_What to work on_
Every entry should be reproduced precisely, with each picture left out.

_Data for this task_
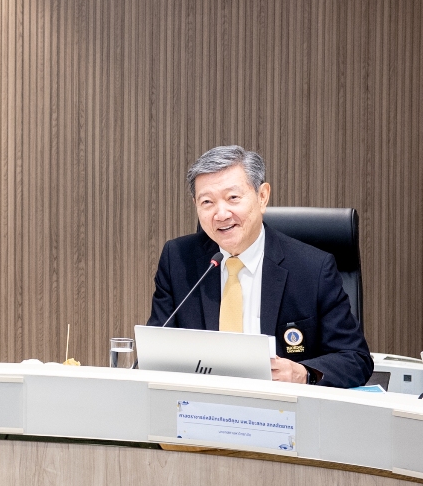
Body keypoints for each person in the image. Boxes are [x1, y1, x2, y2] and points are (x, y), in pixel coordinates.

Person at [146, 145, 372, 387]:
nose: (221, 214)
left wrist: (303, 374)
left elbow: (355, 359)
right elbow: (155, 355)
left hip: (281, 406)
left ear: (262, 196)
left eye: (233, 198)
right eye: (207, 202)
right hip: (199, 403)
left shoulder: (312, 269)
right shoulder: (178, 260)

_Output of the exercise_
Body keypoints for each person in the image. Boxes are [x1, y1, x2, y2] and points are (x, y), in pixel coordinates.

Person at [146, 145, 372, 387]:
nose: (221, 214)
left wrist: (303, 374)
left elbow: (355, 359)
right elbow: (155, 355)
left hip: (281, 406)
left ear: (262, 196)
left eye: (233, 198)
right eye: (207, 202)
right hip: (199, 403)
left shoulder: (312, 269)
right shoulder: (178, 260)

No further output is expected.